In 1926, Castelnuovo-Tedesco premiered his opera La Mandragola, based on a play by Niccolò Machiavelli. It was the first of his many works inspired by great literature, and which included interpretations of works by Aeschylus, Virgil, John Keats, Miguel de Cervantes, Federico García Lorca, and especially William Shakespeare.

At the 1932 festival of the International Society of Contemporary Music, held in Venice, Castelnuovo-Tedesco first met the Spanish guitarist Andrés Segovia. The meeting inspired Castelnuovo-Tedesco to write his Guitar Concerto No. 1, one of the first of almost one hundred compositions for that instrument, which earned him a reputation as one of the foremost composers for the guitar in the twentieth century.

In 1938 the Italian government promulgated the Italian Racial Laws and Castelnuovo-Tedesco was banned from the radio while performances of his work were canceled. The new racial laws, however, convinced him that he should leave Italy. He wrote to Arturo Toscanini, who left Italy in 1933, explaining his plight, and Toscanini responded by promising to sponsor him as an immigrant in the United States. Castelnuovo-Tedesco left Italy in 1939, shortly before the outbreak of World War II.

Like many artists who fled fascism, Castelnuovo-Tedesco ended up in Hollywood, where, with the help of Jascha Heifetz (2 February [O.S. 20 January] 1901 – 10 December 1987, Lithuania-born American violinist, widely considered to be one of the finest violinists of modern times), he landed a contract with Metro-Goldwyn-Mayer as a film composer.

Over the next fifteen years, he worked on scores for some 200 films there and at the other major film studios. Rita Hayworth hired him to write the music for The Loves of Carmen (1948), produced by Hayworth for her Beckworth Productions and released by Columbia Pictures.

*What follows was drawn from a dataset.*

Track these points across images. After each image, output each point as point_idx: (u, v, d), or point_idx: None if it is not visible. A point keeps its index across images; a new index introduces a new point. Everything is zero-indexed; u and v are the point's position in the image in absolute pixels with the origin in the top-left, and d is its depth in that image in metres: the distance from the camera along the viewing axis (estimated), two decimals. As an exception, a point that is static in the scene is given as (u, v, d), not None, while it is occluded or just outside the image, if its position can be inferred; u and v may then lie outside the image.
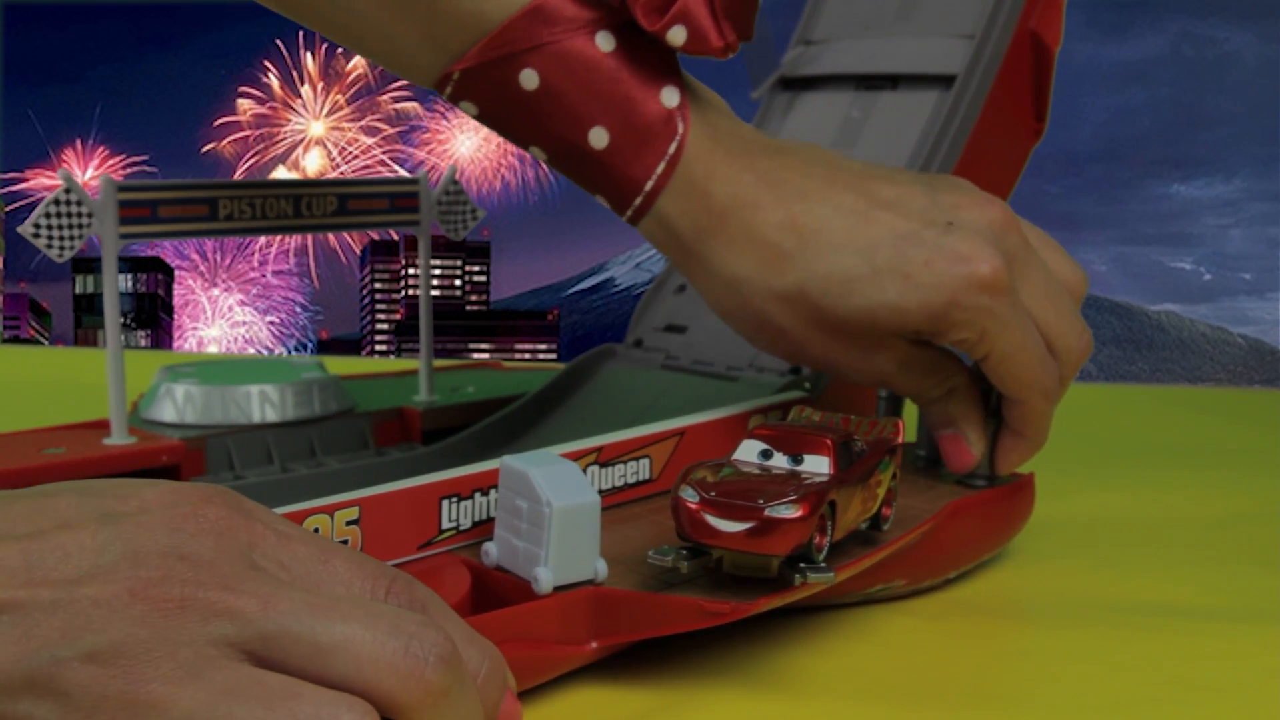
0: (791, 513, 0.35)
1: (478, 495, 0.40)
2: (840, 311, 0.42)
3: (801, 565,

Castelnuovo-Tedesco was a significant influence on other major film composers, including Henry Mancini, Nelson Riddle, Herman Stein, and André Previn. Jerry Goldsmith, Marty Paich, and John Williams were all his pupils, as was Scott Bradley, who studied privately with him while both were on staff at MGM. His relationship to Hollywood was ambiguous: later in life he attempted to deny the influence that it had on his own work, but he also believed that it was an essentially American art form, much as opera was European.

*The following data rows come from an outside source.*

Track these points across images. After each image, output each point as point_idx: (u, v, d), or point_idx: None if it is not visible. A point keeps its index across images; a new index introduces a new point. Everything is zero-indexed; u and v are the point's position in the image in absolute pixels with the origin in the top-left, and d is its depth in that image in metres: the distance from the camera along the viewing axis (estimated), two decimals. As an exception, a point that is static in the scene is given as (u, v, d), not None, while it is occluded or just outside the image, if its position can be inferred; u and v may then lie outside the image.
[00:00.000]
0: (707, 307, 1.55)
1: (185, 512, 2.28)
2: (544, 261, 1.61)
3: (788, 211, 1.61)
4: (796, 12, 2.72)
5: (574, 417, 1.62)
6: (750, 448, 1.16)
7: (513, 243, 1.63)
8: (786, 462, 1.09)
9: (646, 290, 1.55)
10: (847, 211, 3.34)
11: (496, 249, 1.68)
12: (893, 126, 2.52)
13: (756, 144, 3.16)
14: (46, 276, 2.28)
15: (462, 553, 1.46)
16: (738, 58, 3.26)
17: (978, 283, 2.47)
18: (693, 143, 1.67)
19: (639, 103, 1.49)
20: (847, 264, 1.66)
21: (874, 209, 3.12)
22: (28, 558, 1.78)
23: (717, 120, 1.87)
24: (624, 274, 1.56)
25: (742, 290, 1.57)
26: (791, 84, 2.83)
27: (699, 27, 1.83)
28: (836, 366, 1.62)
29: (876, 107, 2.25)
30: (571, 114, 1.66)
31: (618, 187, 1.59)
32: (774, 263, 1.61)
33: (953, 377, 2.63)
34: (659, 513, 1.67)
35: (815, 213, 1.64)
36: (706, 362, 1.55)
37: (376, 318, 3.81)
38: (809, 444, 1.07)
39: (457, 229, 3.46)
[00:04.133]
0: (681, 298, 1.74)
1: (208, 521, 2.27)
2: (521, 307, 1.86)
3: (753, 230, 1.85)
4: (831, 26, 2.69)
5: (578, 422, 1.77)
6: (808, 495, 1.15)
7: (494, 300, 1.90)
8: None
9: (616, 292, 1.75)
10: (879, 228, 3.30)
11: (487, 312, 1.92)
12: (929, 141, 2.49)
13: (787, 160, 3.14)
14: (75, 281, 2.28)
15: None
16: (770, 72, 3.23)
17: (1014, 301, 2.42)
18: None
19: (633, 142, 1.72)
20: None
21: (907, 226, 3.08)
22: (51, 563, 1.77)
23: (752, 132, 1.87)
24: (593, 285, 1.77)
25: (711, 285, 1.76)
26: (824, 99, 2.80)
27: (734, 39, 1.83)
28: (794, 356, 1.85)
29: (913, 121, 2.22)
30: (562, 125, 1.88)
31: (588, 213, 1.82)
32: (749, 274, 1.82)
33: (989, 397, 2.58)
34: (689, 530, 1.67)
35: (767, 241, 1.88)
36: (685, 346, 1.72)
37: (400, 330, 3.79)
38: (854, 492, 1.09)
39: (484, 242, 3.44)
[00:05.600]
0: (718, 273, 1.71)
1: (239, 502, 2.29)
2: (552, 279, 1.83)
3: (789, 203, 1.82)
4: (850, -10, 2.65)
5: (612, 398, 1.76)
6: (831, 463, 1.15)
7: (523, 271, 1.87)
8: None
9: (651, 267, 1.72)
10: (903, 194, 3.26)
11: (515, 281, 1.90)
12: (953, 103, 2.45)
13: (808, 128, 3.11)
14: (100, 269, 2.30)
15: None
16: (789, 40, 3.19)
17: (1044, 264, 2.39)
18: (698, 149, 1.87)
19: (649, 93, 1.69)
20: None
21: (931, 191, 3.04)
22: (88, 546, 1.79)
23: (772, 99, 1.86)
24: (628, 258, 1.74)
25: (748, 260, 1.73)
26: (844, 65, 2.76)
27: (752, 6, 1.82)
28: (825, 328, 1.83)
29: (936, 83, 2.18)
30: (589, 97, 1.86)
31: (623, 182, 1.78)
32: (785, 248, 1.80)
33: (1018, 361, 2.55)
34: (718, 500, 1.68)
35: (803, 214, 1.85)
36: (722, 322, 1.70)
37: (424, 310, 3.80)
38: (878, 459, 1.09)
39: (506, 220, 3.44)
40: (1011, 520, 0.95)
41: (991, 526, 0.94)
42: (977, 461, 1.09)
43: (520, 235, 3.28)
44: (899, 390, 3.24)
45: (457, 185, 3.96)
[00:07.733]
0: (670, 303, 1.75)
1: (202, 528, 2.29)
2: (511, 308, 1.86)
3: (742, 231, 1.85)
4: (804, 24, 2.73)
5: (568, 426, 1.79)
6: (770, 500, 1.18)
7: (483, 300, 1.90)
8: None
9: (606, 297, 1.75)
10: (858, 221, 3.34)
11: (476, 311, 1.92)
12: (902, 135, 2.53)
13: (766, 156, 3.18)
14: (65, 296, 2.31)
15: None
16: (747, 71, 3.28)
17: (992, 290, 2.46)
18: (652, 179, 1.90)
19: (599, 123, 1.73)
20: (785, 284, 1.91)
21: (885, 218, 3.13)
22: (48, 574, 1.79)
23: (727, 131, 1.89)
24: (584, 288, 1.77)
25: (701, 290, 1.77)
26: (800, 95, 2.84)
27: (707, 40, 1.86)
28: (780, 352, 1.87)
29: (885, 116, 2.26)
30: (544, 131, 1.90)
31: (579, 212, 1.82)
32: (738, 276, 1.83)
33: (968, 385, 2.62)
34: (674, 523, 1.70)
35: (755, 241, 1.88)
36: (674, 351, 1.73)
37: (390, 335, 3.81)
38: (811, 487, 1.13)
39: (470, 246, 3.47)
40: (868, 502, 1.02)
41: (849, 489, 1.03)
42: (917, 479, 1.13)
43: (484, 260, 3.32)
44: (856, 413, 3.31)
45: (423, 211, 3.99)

In the United States, Castelnuovo-Tedesco also composed new operas and works based on American poetry, Jewish liturgy, and the Bible. He died in Beverly Hills, California, in 1968 at the age of 72. He is buried at Westwood Village Memorial Park Cemetery.

Notes

  1. Andrés Segovia said in 1967 that: “I had to rescue the guitar twice: first, from the noisy hands of the flamenco players. And second, from the poor repertoire that it had. The repertoire, save Sor, Fernando Sor, from the end of the 18th century and the beginning of the 19th century, who composed many beautiful things for the guitar; and a little bit Carulli [Ferdinando] and Giuliani [Mauro]. All the other composers for the guitar were very poor. They had not the proper training in music, and they gave the guitar fervent and devoted incompetence. And, finally, I asked my friends to write for the guitar. The first to answer was Federico Morena Torroba, Spanish, then Turina [Joaquin], then Falla [Manuel de], and then many others up to now.”